I am missing something in the computation of the spectrum of my signal using FFT on Matlab. My code:
%% compute the spectrum of the data (data(t))
L = length(time); % length of the sample
NFFT = 2^(nextpow2(L)-1); % Next power of 2 from length of y
Y = fft(data,NFFT);%/NFFT;%L;
Fs = 1/(mean(time(2:end)-time(1:end-1))); % compute the sampling frequency
f = Fs/2*linspace(0,1,NFFT/2+1);
loglog(f,2*abs(Y(1:NFFT/2+1)))
title('Single-Sided Amplitude Spectrum of My Data')
xlabel('Frequency (Hz)')
ylabel('|Y(f)|')
Would you be so kind as to tell me where I messed up?
I tried to check if the algorythm works using these two sampling of the same signal (same sampling frequency ; over two different time range 0-10 and 0-100):
fs=1000;
time10 = [0:1/fs:10];
time100 = [0:1/fs:100];
data10 = sin(2*pi*0.23 .*time10)+cos(2*pi*12 .*time10);
data100 = sin(2*pi*0.23 .*time100)+cos(2*pi*12 .*time100);
I guess the two spectrum should supperpose but they don't... As seen here: https://www.dropbox.com/s/wfols9o409pr94u/FFT_spectrum_StackOverflow.png?dl=0 https://www.dropbox.com/s/a8vmzwto6x4130w/FFT_spectrum_StackOverflow.fig?dl=0
Thanks
The good news is that there is nothing wrong with your computation of the spectrum by itself.
The problem is that by looking at samples of different lengths you are effectively looking at two different samples altogether.
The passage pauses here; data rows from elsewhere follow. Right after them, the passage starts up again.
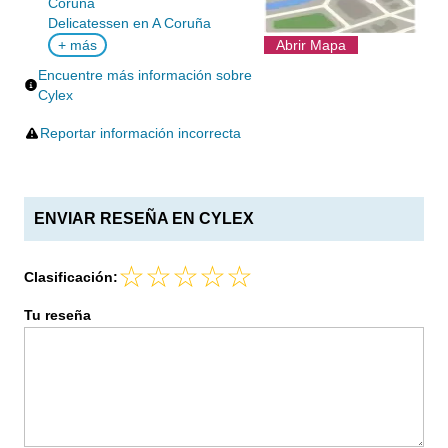
Coruña
Delicatessen en A Coruña
+ más
Abrir Mapa
Encuentre más información sobre
Cylex
Reportar información incorrecta
ENVIAR RESEÑA EN CYLEX
Clasificación:
Tu reseña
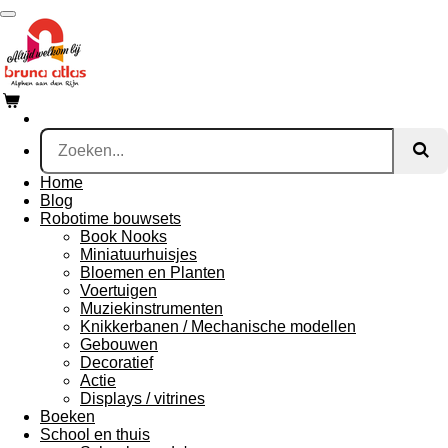
Ga
direct
naar
de
hoofdinhoud
Home
Blog
Robotime bouwsets
Book Nooks
Miniatuurhuisjes
Bloemen en Planten
Voertuigen
Muziekinstrumenten
Knikkerbanen / Mechanische modellen
Gebouwen
Decoratief
Actie
Displays / vitrines
Boeken
School en thuis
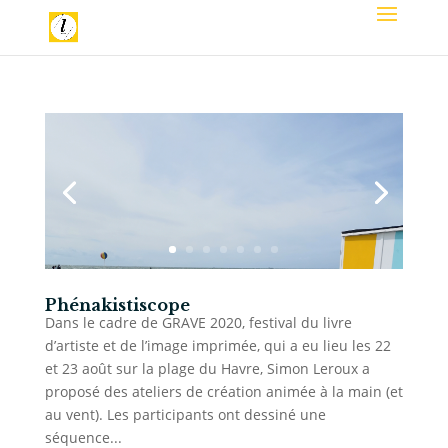
Phénakistiscope
Dans le cadre de GRAVE 2020, festival du livre
d’artiste et de l’image imprimée, qui a eu lieu les 22
et 23 août sur la plage du Havre, Simon Leroux a
proposé des ateliers de création animée à la main (et
au vent). Les participants ont dessiné une
séquence...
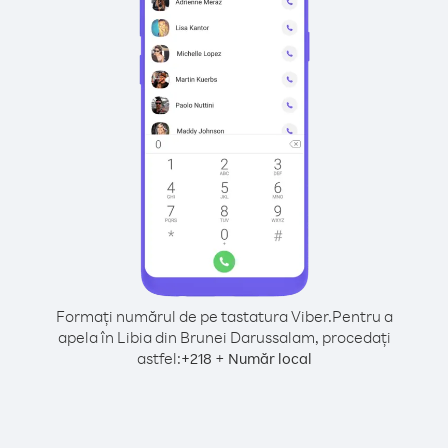
Formați numărul de pe tastatura Viber.
Pentru a
apela în Libia din Brunei Darussalam, procedați
astfel:
+
+
218
Număr local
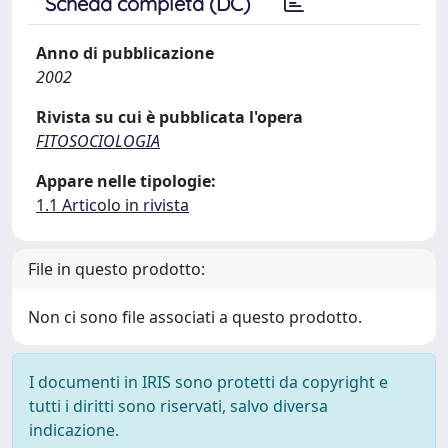
Scheda completa (DC)
Anno di pubblicazione
2002
Rivista su cui è pubblicata l'opera
FITOSOCIOLOGIA
Appare nelle tipologie:
1.1 Articolo in rivista
File in questo prodotto:
Non ci sono file associati a questo prodotto.
I documenti in IRIS sono protetti da copyright e
tutti i diritti sono riservati, salvo diversa
indicazione.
In the time-domain, they can be seen as the result of a multiplication of an infinitely long sinusoidal with a rectangular window of different lengths.
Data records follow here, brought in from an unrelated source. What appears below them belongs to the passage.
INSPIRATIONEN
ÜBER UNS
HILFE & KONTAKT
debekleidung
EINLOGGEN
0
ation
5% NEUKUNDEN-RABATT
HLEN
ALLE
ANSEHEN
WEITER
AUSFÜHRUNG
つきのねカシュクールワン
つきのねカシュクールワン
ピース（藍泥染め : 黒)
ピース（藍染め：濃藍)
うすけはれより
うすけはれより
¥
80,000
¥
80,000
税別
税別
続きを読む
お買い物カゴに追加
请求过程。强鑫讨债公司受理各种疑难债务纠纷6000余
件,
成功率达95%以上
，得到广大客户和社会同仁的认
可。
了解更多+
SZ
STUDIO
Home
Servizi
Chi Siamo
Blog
In the frequency-domain, the spectrum of the infinitely long continuous-time sinusoidal signal gets convoluted with the spectrum of the rectangular windows. With different window length the corresponding spectrum of those windows have different width (narrower spectrum for longer rectangular windows). As a result, the spikes in the spectrum of the infinitely long sinusoidal signal would get spread over different bandwidths. This is exactly what you are seeing.